8. Although the king of Egypt had held out so long, his people had before this been anxious that the Israelites should be dismissed; and now they were no longer to be restrained. With their dead around them, and not knowing what might befall them next, they insisted on the instant departure of the Israelites. The king was not able to resist the popular impulse, and perhaps was not at the moment willing, for the first-born of the throne lay also dead. He gave his permission, and the people in every possible way urged and hastened their going forth. The Hebrews, however, took this opportunity of universal consternation to demand[1] the wages of their long and laborious services; and the Egyptians in their eagerness to get them out of the country, were in no humor to contest the matter, but hastened to load them with “jewels of gold and jewels of silver,” together with costly raiment. This, together with their numerous flocks and herds, caused the Israelites to go forth from Egypt a wealthy people. They had also become very numerous; for the men fit to bear arms amounted to six hundred thousand, which implies a total population of about two and a half millions;[2] besides these there was a large “mixed multitude,” which chose rather to take their part with the Israelites Than to remain in Egypt. Very probably a large proportion of these were foreigners who had, like the Israelites, been held in slavery by the Egyptians: the rest may have been Egyptians of the lower and more despised orders. At all events, this “mixed” body appears from the history to have formed the rabble of the immense multitude that quitted Egypt 215 years after Jacob and his family entered that country, and 430 years after the founder of the family went to the land of Canaan.

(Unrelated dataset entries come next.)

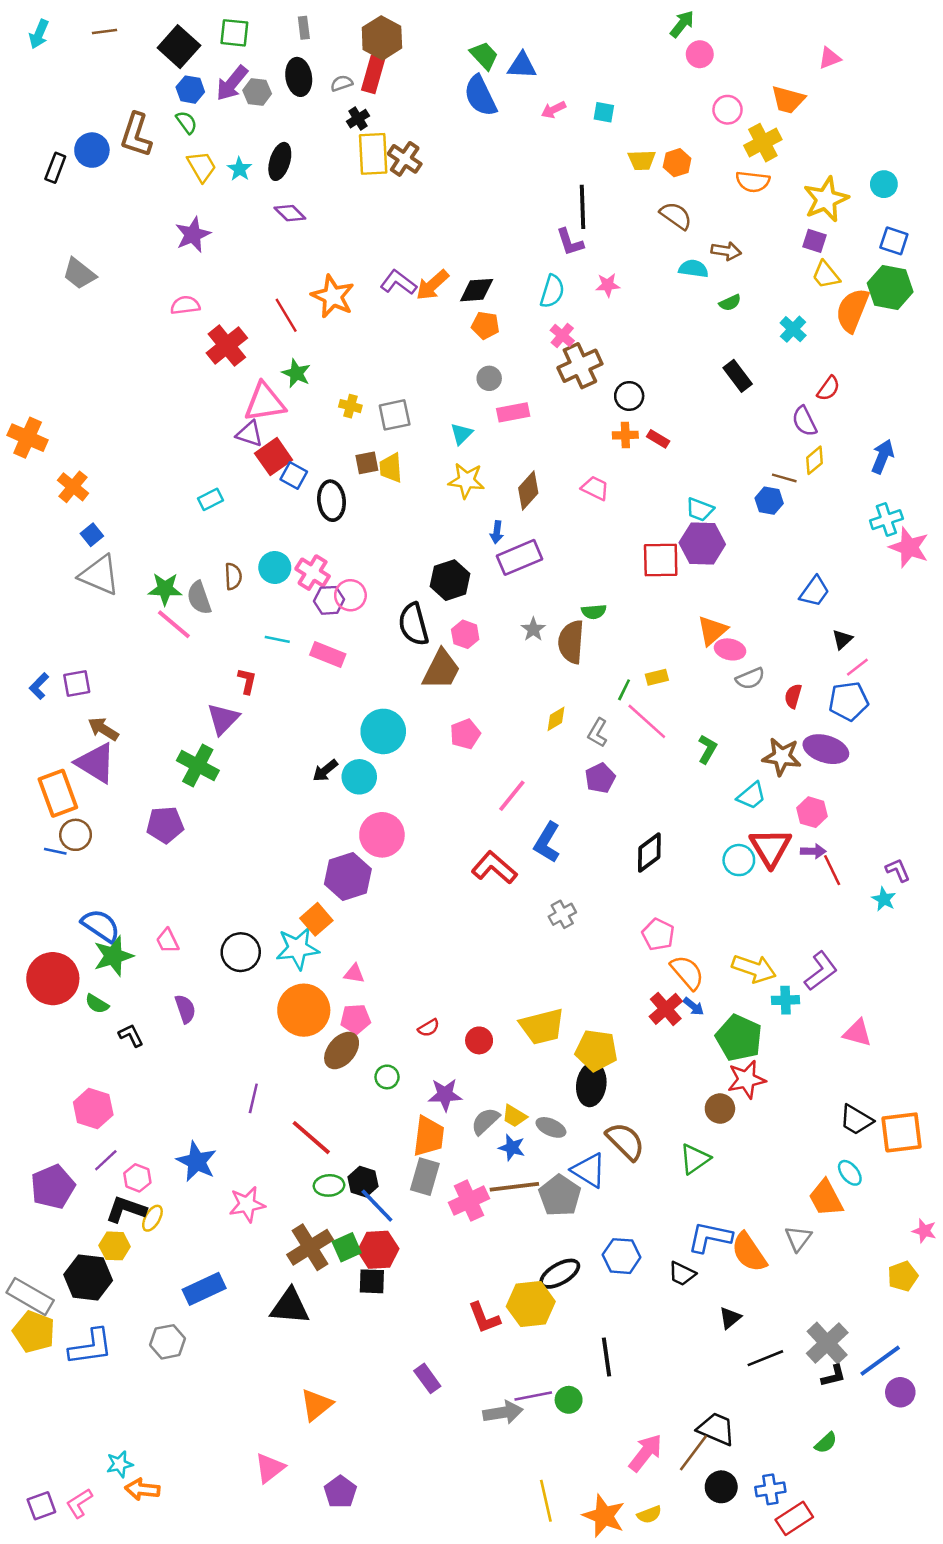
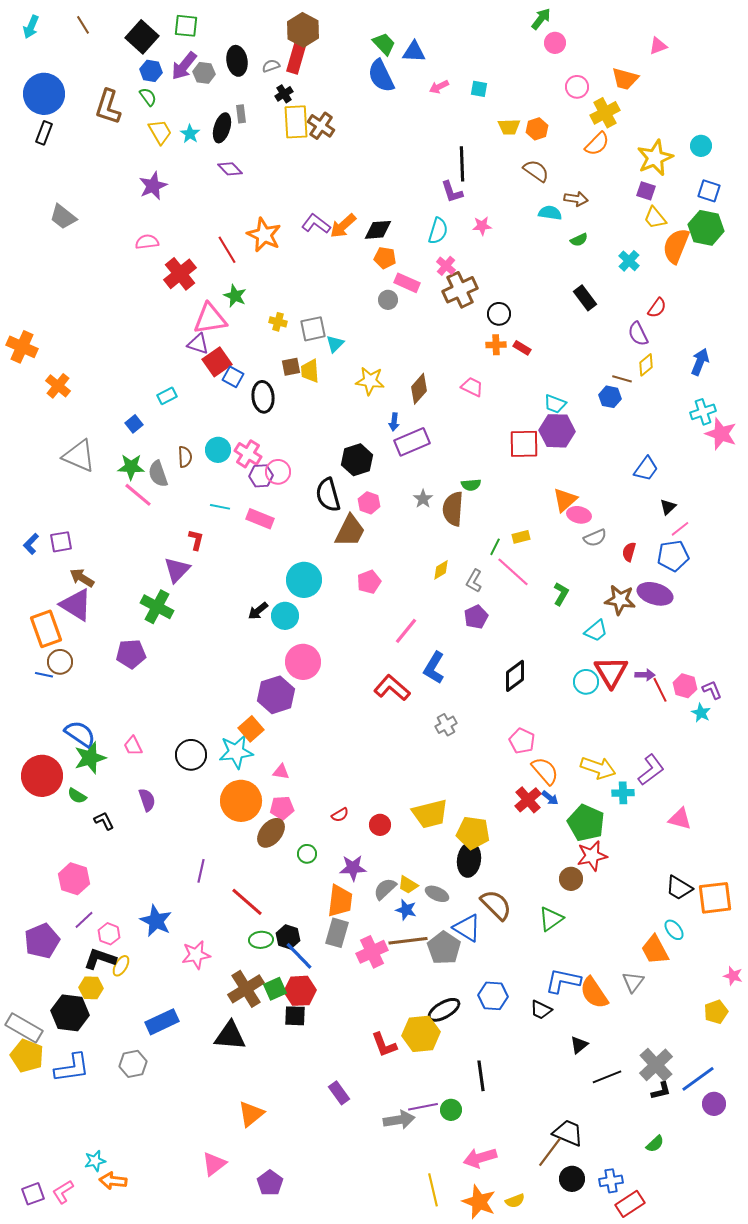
gray rectangle: (304, 28) -> (241, 114), moved
brown line: (105, 32) -> (83, 25), turned 66
blue circle: (92, 150) -> (44, 94), moved, size x1.5
orange semicircle: (753, 182) -> (597, 144), turned -52
pink rectangle: (513, 412) -> (407, 283), moved, turned 35
cyan triangle: (461, 434) -> (335, 344), moved
blue square: (92, 535) -> (134, 424), moved
pink hexagon: (812, 812) -> (685, 686), moved
pink arrow: (646, 1453) -> (480, 1158), moved, turned -144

[1] Incorrectly rendered “borrow” in our version.

[2] Thus, the men fit to bear arms are seldom half the entire male population; and this again must be doubled for the females, who are never less, and generally more numerous than the males.

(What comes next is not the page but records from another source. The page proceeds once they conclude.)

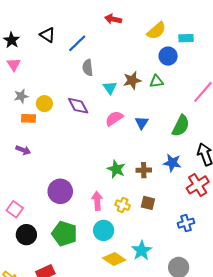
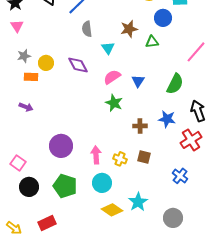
brown star: (132, 80) -> (129, 29), moved
green star: (116, 169) -> (114, 103), moved
blue cross: (186, 223) -> (180, 176), turned -35

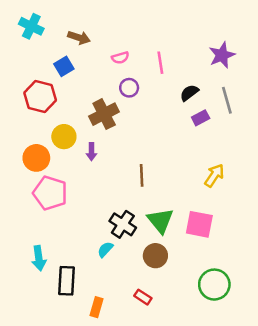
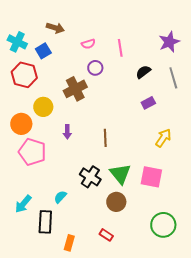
cyan cross: (31, 26) -> (17, 42), moved
purple rectangle: (201, 118) -> (148, 103), moved
purple arrow: (91, 152) -> (67, 132), moved
cyan semicircle: (105, 249) -> (60, 197), moved
cyan arrow: (39, 258) -> (23, 204), turned 48

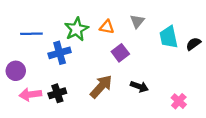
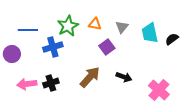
gray triangle: (137, 21) -> (122, 27), moved
purple circle: (16, 71) -> (12, 54), moved
pink cross: (179, 101) -> (159, 90), size x1.5

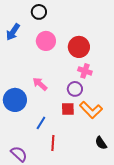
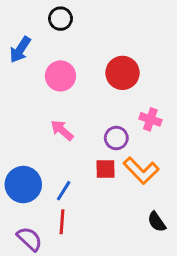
pink circle: (46, 41) -> (60, 76), moved
pink cross: (85, 71) -> (150, 119), moved
blue circle: (15, 100) -> (23, 185), moved
red line: (53, 143) -> (62, 222), moved

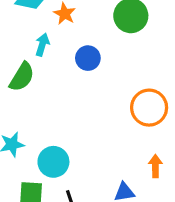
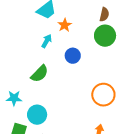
green semicircle: (22, 77) -> (40, 74), moved

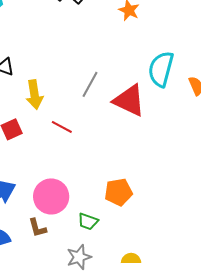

9. The ends for which that family had been sent into Egypt were now completely answered. Under the protection of the most powerful people in those parts, and in one of the most fertile countries of the world, they had rapidly multiplied into a great nation; so that, notwithstanding the ill feeling which ultimately prevailed, Egypt had been compelled to act as a nursing mother to Israel. During their residence in Egypt, the original character of the Israelites had been somewhat modified by intimacy with Egyptian habits and ideas, and by familiarity with Egyptian modes of life, though to a less degree than might have happened, had they not lived so much apart by themselves in the land of Goshen. Nevertheless, they must have acquired a knowledge of agriculture, and of the arts of settled and social life in which the Egyptians excelled, and so far they had undergone a useful training for their destined condition. And inasmuch as it was the divine intention that they should exchange the comparative inertness of pastoral life for the cares and labors of agriculture, even the bitter bondage in Egypt may, in its real effect, have been a serviceable schooling of the nation into those habits of regular industry which their destined condition would require. On the other hand, the iron of their bondage had entered into their soul; their religion had become tainted with the superstitions of Egypt; and their mind and character had acquired the hue which continued bondage never fails to impart. They had become a timid, selfish, vain, idle, suspicious, unconfiding, mean, and ungenerous people. It soon appeared that the generation which quitted Egypt was utterly unfit to enter Canaan; and several generations passed before the taint of the Egyptian bondage was wholly purged from the blood of Israel.